The comprehensive agreement between the Holy See and the State of Palestine went into force Jan. 2. The agreement addresses the activity of the Church in Palestine, the archbishop explained.
“In the complex reality of the Middle East, where, in some countries, Christians have suffered persecution, the Holy See hopes that the agreement may serve as an example of dialogue and cooperation, in particular for other Arab and Muslim majority countries.”
Archbishop Auza also discussed the Syrian civil war, which has lasted almost five years. The fighting includes the Syrian government and various rebel factions, including the Free Syrian Army, Kurdish separatists, the Islamic State group, and al-Nusra Front. Over 250,000 people have died in the conflict, with more than 11 million people displaced from their homes.
The archbishop noted that the conflict had attracted violent actors from abroad.
“More than being a conflict between Syrians, foreign fighters coming from all over the globe continue to commit unspeakable acts of horror against the civilian population in Syria and in parts of Iraq,” he said. “The influence of these foreign elements has led to sectarian violence and persecutions of religious and ethnic minorities.”
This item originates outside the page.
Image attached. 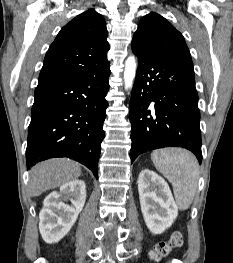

According to Archbishop Auza, Pope Francis is convinced that “only common and agreed political action can stem the spread of extremism and fundamentalism” that spawn terrorist acts in Syria, Libya, and other countries in the Middle East and North Africa.
Rather than repeating the “horrendous acts of violence” against the Syrian people, the archbishop repeated an appeal to stop the flow of arms into the region.
He urged strengthened humanitarian action to help refugees. He said refugee aid should help them remain in or near their home country, providing adequate food, medical supplies, water, electricity, and access to education.
Archbishop Auza said his delegation backed Security Council Resolution 2254, which calls for “the sovereignty, independence, unity and territorial integrity of the Syrian Arab Republic” and for a political settlement to the Syrian conflict.
The archbishop praised the Syrian peace talks that have now begun in Geneva.
“In spite of the many strong differences still to be found among the parties to the talks, the Holy See believes that these negotiations are the best chance the International Community has to bring a stable and lasting peace to Syria and to the region,” he said.
He also noted the upcoming humanitarian conference to be held in London Feb. 4. He said the Holy See hopes the conference will ease the suffering of people in the region and contribute to settling the Syrian conflict.